TUESDAY 2 NOVEMBER 1999

Chairman

  172. Can I welcome you to this session of the committee and can I thank you for the evidence that you have already let us have? Could you identify yourself for the record, please?
  (Mr Beaumont) My name is Peter Beaumont, Development Director of the Pesticides Trust.
  (Miss Craig) Alison Craig from the Pesticides Trust.

  173. Do you want to say anything else in support of the memorandum you have sent in or are you happy to go straight on?
  (Mr Beaumont) May I just mention very briefly, Sir, why we are interested in pesticides, in just a couple of sentences, and then if you would like to take us through the questions you are interested in? They are one of the few chemicals that are toxic to human systems, and of course wildlife as well. They are widespread in the environment. They are effective at very low doses, parts per million, parts per billion and parts per trillion. They affect other things apart from pests. I say that by way of preamble to explain our interest in the area.

Mr Donohoe

  174. How can the reporting of incidents involving pesticides be improved?
  (Miss Craig) The first point is that there should be a one-stop shop where people can immediately report pesticide exposure incidents. At the moment there are about four or five different agencies that people report to: it can be the Environment Agency, it can be the HSE or it can be the local authority, it depends what is involved, what kind of pesticide it is and where it is, if it is on a farm or in a factory. There should be a one-stop shop, an emergency hotline.

  175. You would not identify which one of those it should be or should it be a new agency completely?
  (Miss Craig) We think it should be a matter for the agencies to decide.

  176. They all empire-build so somebody on the outside is going to have to decide. Which would be, in your mind, the most appropriate of the agencies that are in existence?
  (Miss Craig) I am hesitating because we have further comments later on about how the enforcement and inspection functions of the HSE should be divided, should be separated. At the moment there is a conflict of interest between those two functions.

  177. What happens in other countries, for instance, as far as pesticides themselves are concerned? Do you have any experience of what happens outside the UK?
  (Miss Craig) We are collecting information on precisely that point. I have made contact with a number of groups in other European countries and I am happy to supply more information about that.

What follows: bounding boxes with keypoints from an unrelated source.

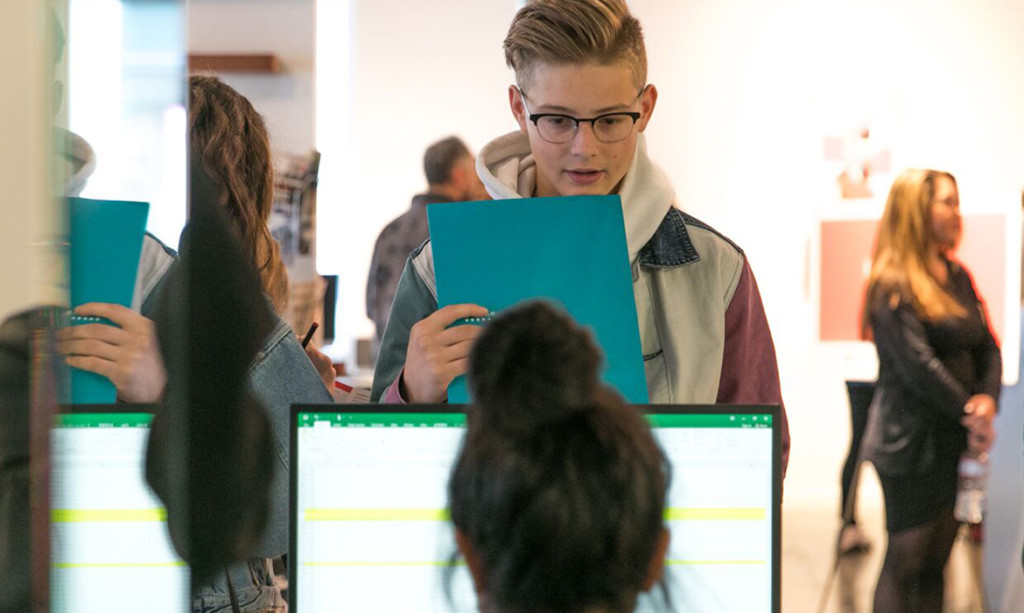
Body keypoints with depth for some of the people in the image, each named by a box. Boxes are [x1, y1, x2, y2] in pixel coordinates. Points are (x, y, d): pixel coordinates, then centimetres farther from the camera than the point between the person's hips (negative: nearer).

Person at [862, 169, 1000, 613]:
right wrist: (968, 411, -14)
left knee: (936, 560, 10)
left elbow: (987, 346, 9)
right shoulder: (892, 285, -12)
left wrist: (986, 400, -8)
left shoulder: (957, 276, 12)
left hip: (955, 441, 7)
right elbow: (917, 363, -18)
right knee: (905, 561, -2)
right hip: (911, 443, -7)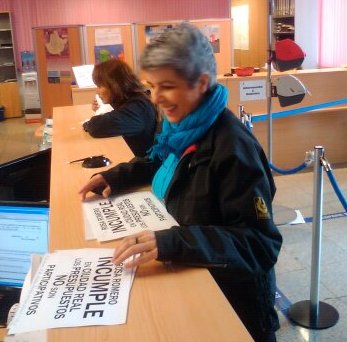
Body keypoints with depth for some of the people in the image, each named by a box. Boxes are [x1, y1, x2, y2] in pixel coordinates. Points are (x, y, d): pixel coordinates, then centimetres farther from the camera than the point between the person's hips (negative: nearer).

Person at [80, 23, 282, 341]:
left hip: (229, 299, -7)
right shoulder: (181, 124, -3)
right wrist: (114, 177, 1)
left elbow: (262, 245, -30)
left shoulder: (233, 147, -29)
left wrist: (172, 243, -42)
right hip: (187, 276, 8)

  178. At this stage you do not have that information, do you?
  (Miss Craig) We are collecting it at the moment, we have some.
  (Mr Beaumont) Perhaps I might just add, very often it is a mess. Very often the only system of reporting is through poison centres, which are only just beginning to be co-ordinated, particularly across Europe. In some countries, for example California, reporting is mandatory and it tends to be to doctors, because of different occupational health and safety regulations. I think the point one would make is, it is helpful if the reports are made to an agency which has a network of local representatives, because farming, of course, being geographically spread, would indicate it should be within the remit of the HSE or the local authority; a local presence on the ground.

  179. In the recent past there has been a number of fairly major incidents on the use of pesticides, that is critical in many ways to people's health and safety, is there any experience that you have that would suggest that a single agency or a single formula is in use anywhere that would be able to in many ways augment the work that has been done by the existing agencies? That would be useful, as well as the note on the experiences of elsewhere in Europe, if you get them. You call for better enforcement by the HSE of certified training for pesticide use, is that based on you doing that training?
  (Mr Beaumont) Some of the training has been put out to private tender. Provided it is certified and approved I do not think there is any disadvantage in that. I think what we are concerned about is that training takes place in the first place. The concern is that under, I think, what are called the grandfather rights—what used to be known as the Dan Archer situation—those who are of a certain age when the law came into effect are exempt from having to have a certificate of competence. That may have been thought to be practical and pragmatic but I think the reality is, as the Agricultural Development and Advisory Service (ADAS) reported, possibly one third of the UK arable acreage is spread by people without training. Given the consequences that can ensue from very small quantities of quite powerful chemicals, I would submit that that is not appropriate. It is also right to observe that there is no parallel exemption under the Control of Substances Hazardous to Health.